To Markert, the fascination of liturgical art is that it is "a dramatic and constant reminder that there is infinitely more to reality than what we see day by day on this earth."

Markert enjoyed an expansive career.

He lectured on church art and published articles in the Stained Glass Journal. He did post-graduate studies in theology, sat on the board of the Citizens Metropolitan Planning Council and the board of the Stained Glass Association of America.

He and Eichhorn amicably split and sold Fenestra in 1986 so that Markert could concentrate on his design career and Eichhorn could establish his own studio. However, within a year the new owner of Fenestra decided to auction Fenestra designs. "I had to buy back my own work," Markert recalled.

"In 1989 I went through a year of deep depression.
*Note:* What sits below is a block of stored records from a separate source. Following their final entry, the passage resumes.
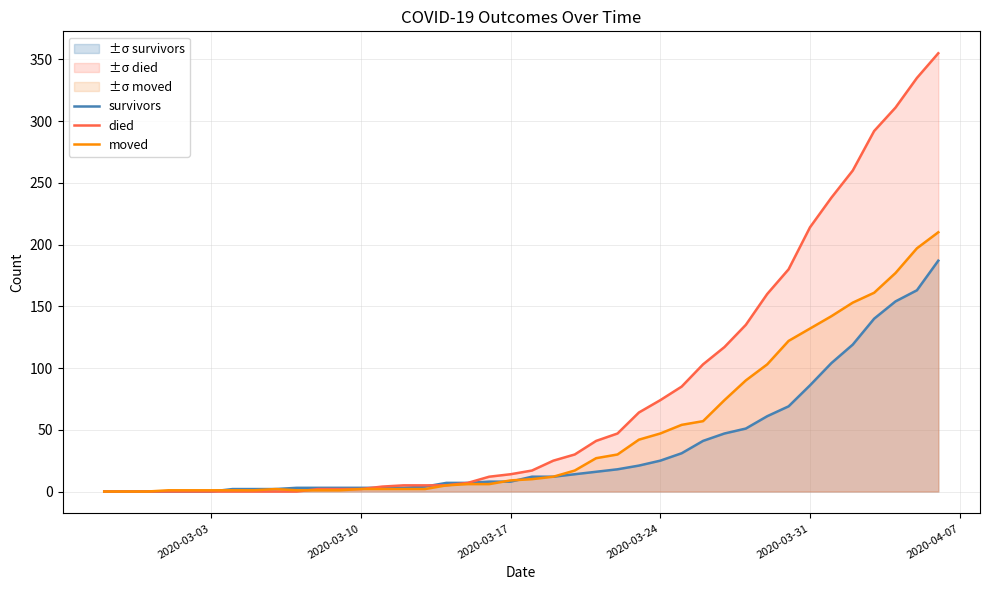

The value of survivors at 2020-03-03 is 110. True or false?

False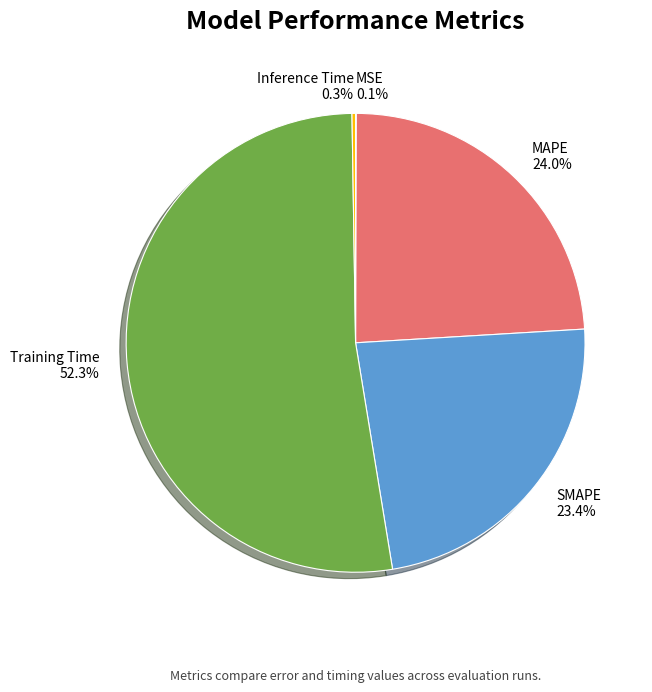

Between MAPE and SMAPE, which is larger?

MAPE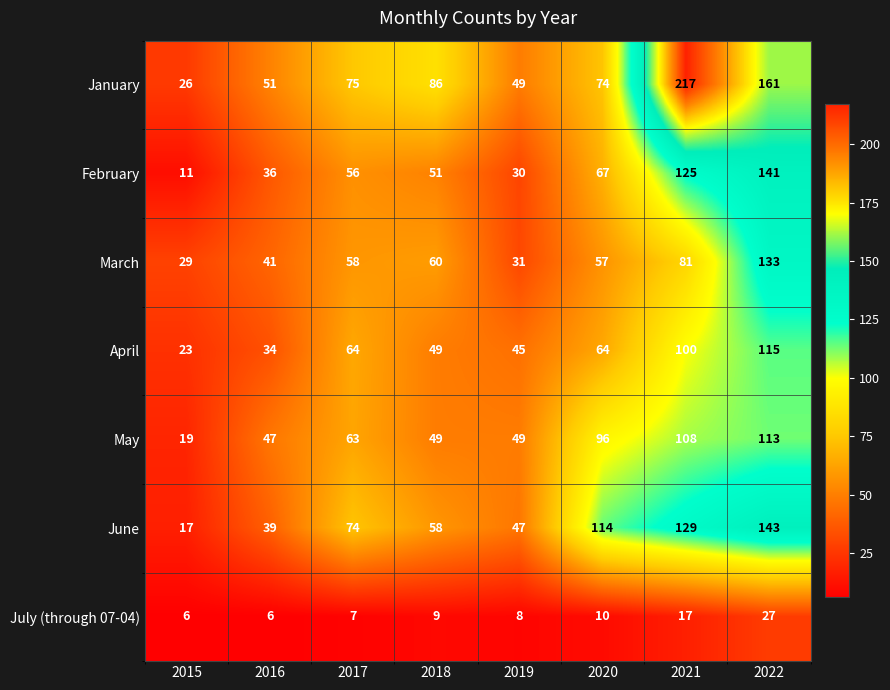

At how many categories does at least one series exceed 79?

4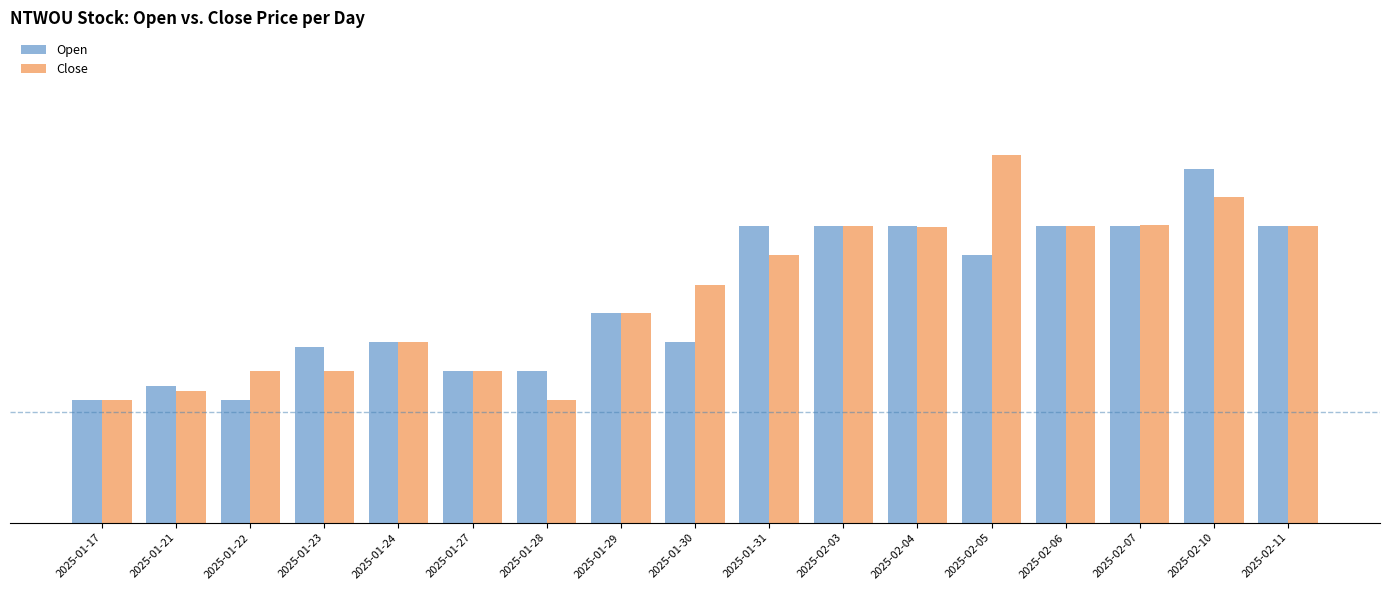

What are all the series names shown in the legend?

Open, Close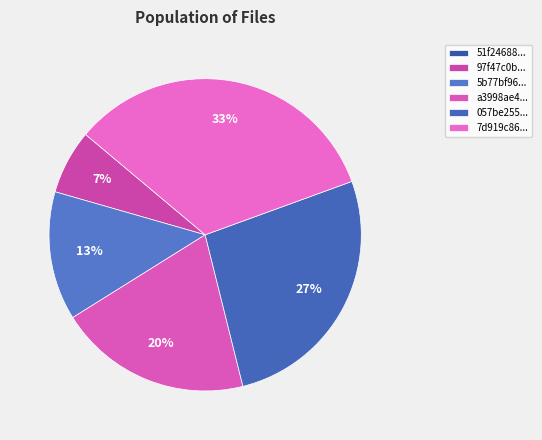

Which slice is the largest?

7d919c86...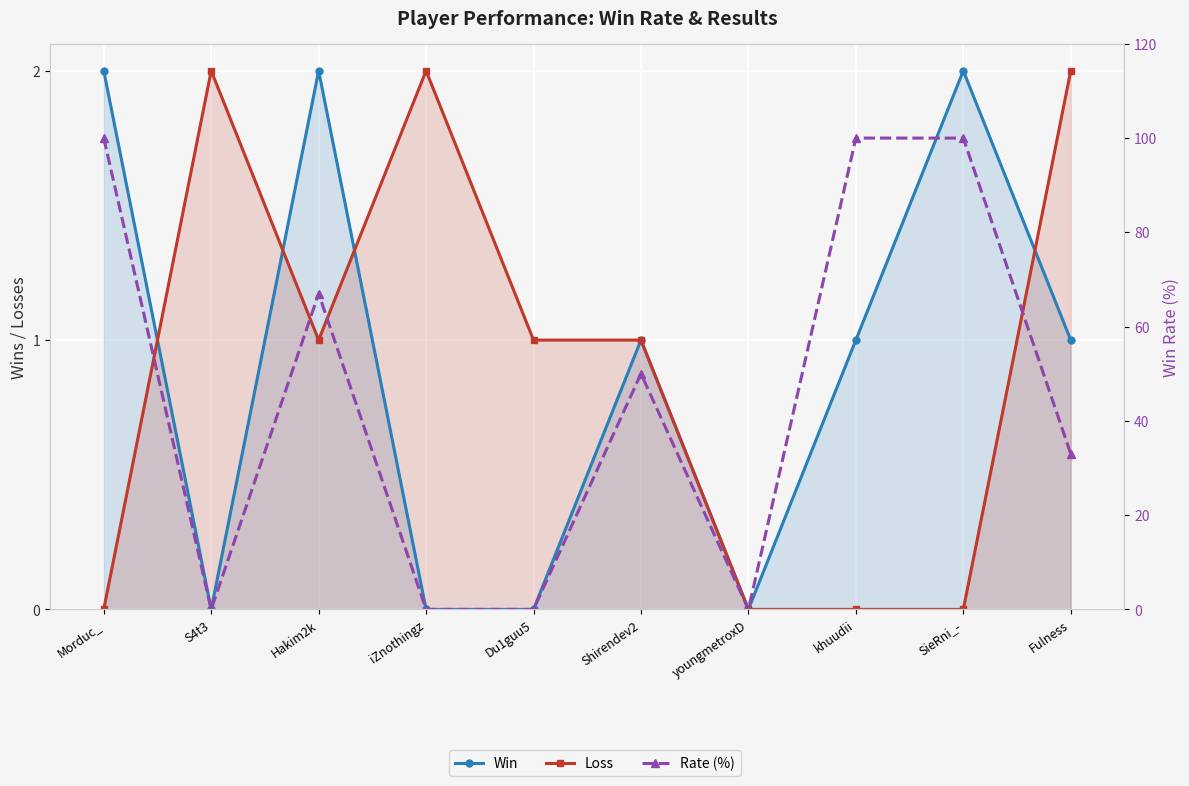

How many data points in Win are above 1?

3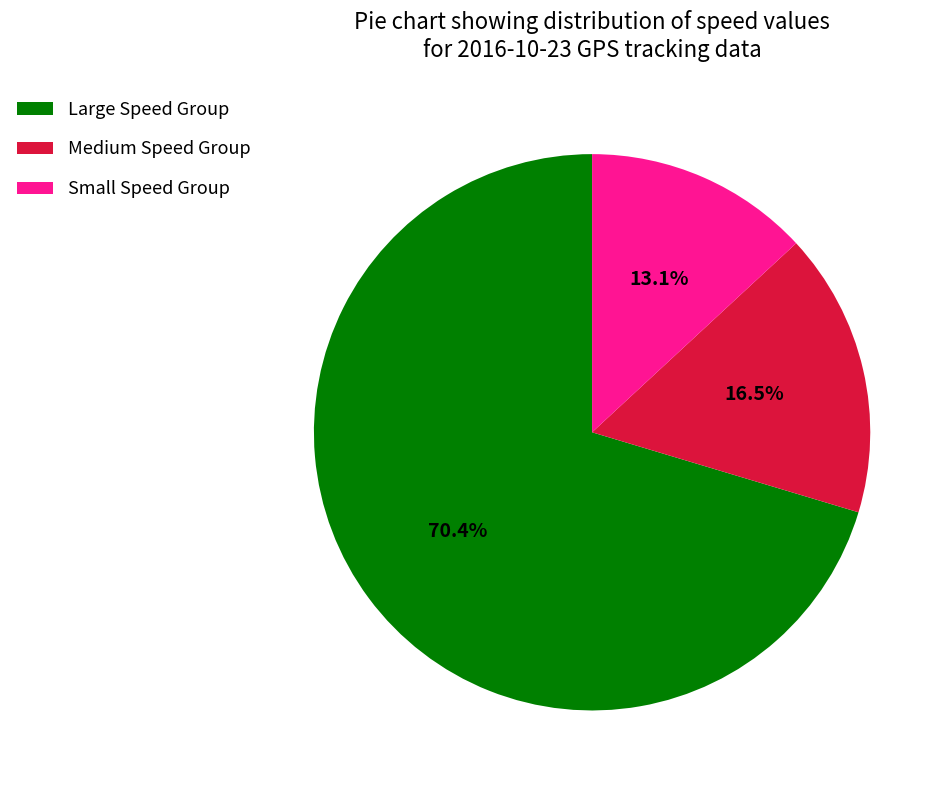

To the nearest percent, what is the average slice percentage?

33%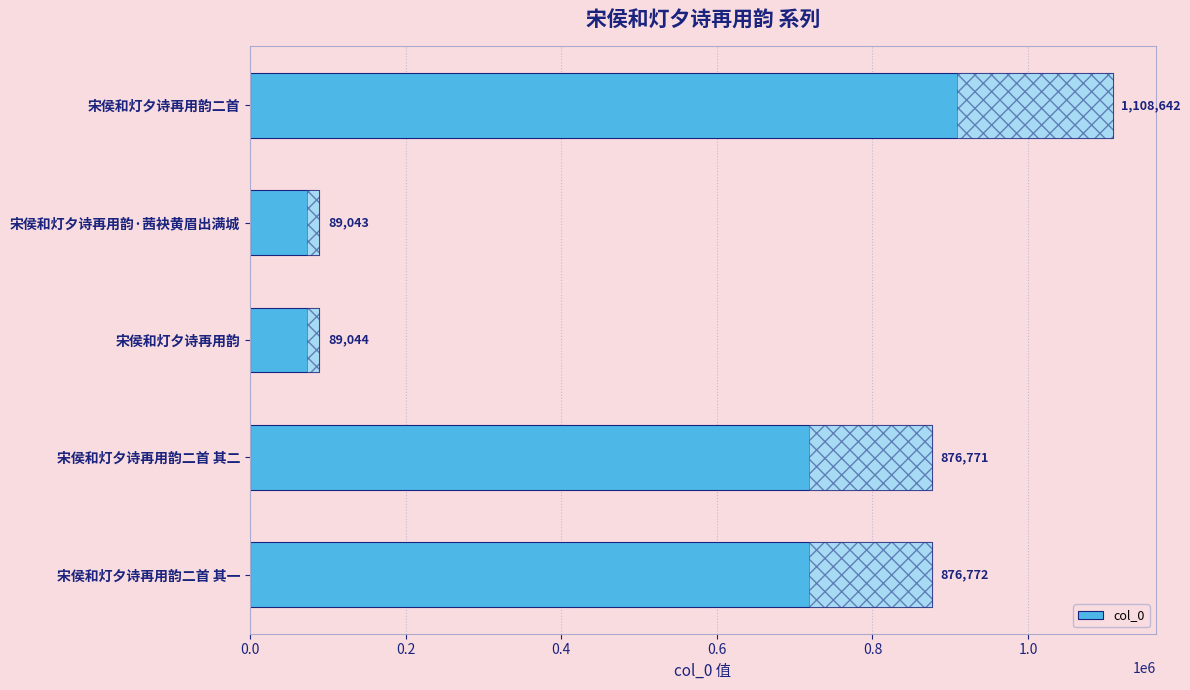

True or false: the data shows 254924 at 宋侯和灯夕诗再用韵二首 其二.

False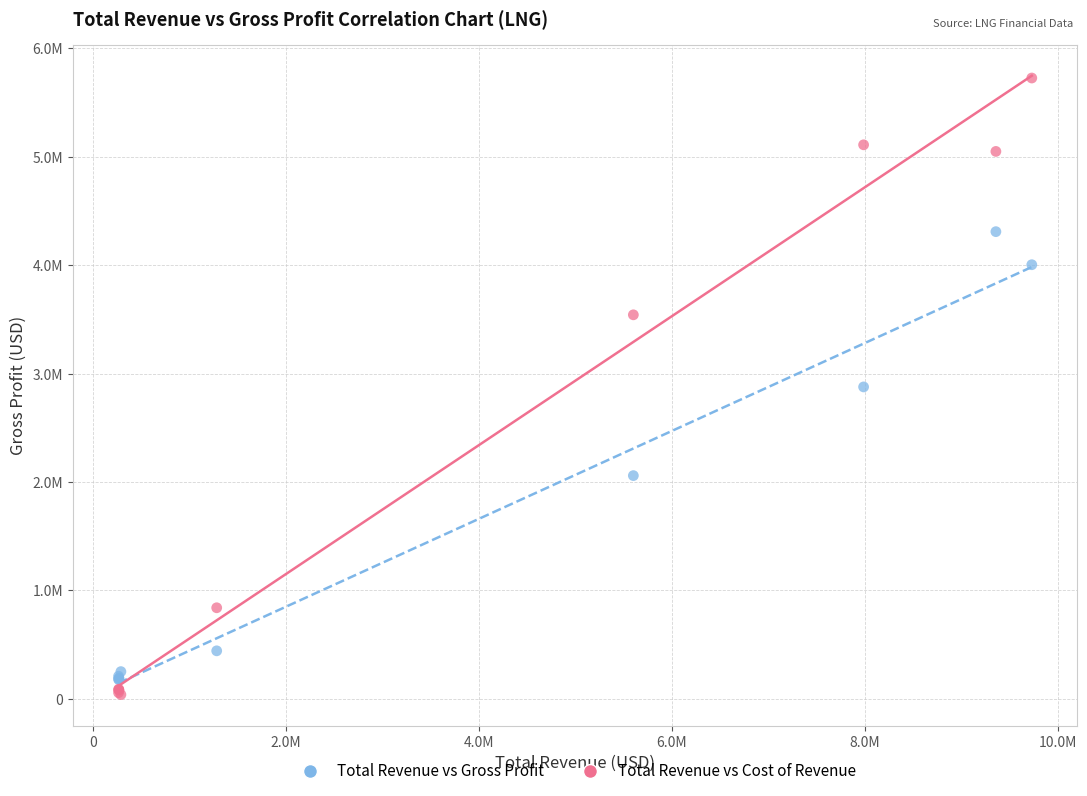

What are all the series names shown in the legend?

Total Revenue vs Gross Profit, Total Revenue vs Cost of Revenue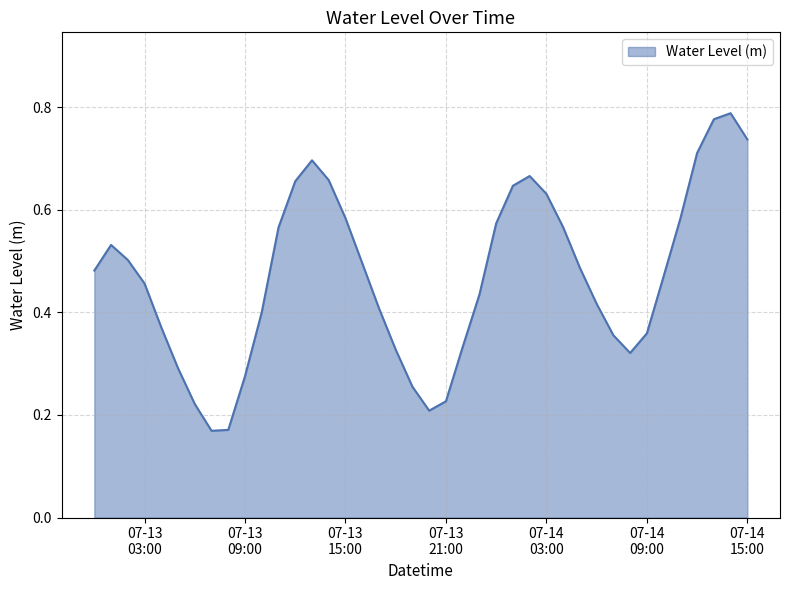

Which label corresponds to the smallest value in the chart?

2024-07-13 07:00:00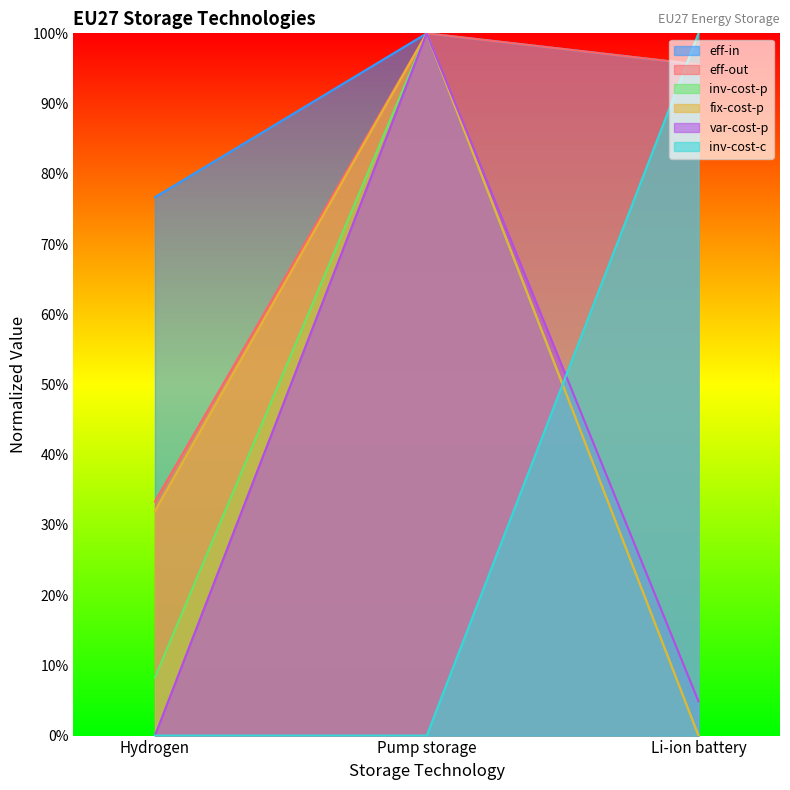

What value does the fix-cost-p series have at Pump storage?

1.0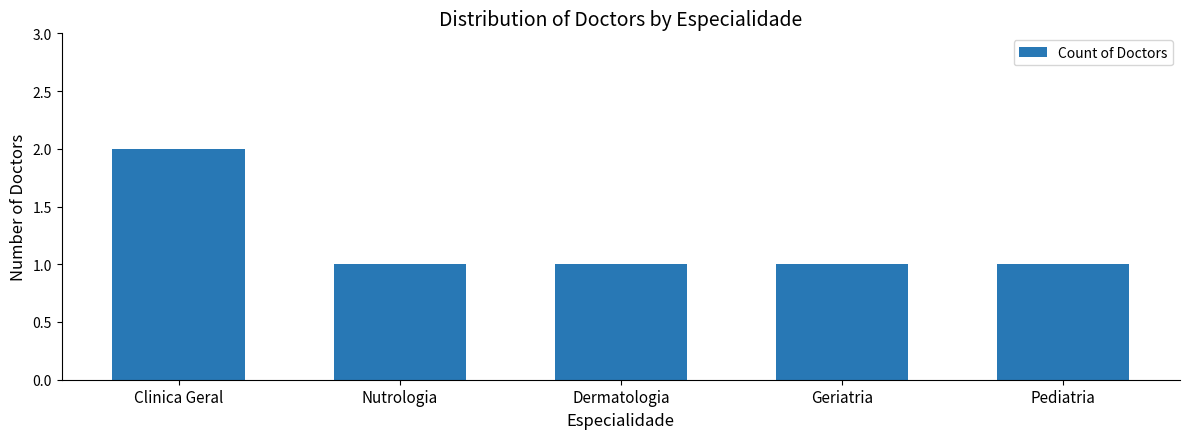

Reading left to right, list all the values displayed in this chart.

Clinica Geral=2	Nutrologia=1	Dermatologia=1	Geriatria=1	Pediatria=1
I was in bed 20 hours a day," Markert recalled. He said he pulled out of it when his wife and a friend, the city's law director Frank X. Quickert, asked him to take a job in real-estate title research for the city.

Markert did this until the early 1990s and then came up with an energizing art idea -- Studio2000 -- for inner-city kids, who could be paid in summer jobs doing artwork the city needed.

"I took it from a summer program for 40 kids to an around-the-year, full-time thing for 100 kids. I enjoyed being granddaddy for all of them," said Markert.

He looks at his art in a similar way.

"All these windows are my children in a very real way. They are created to be adopted out."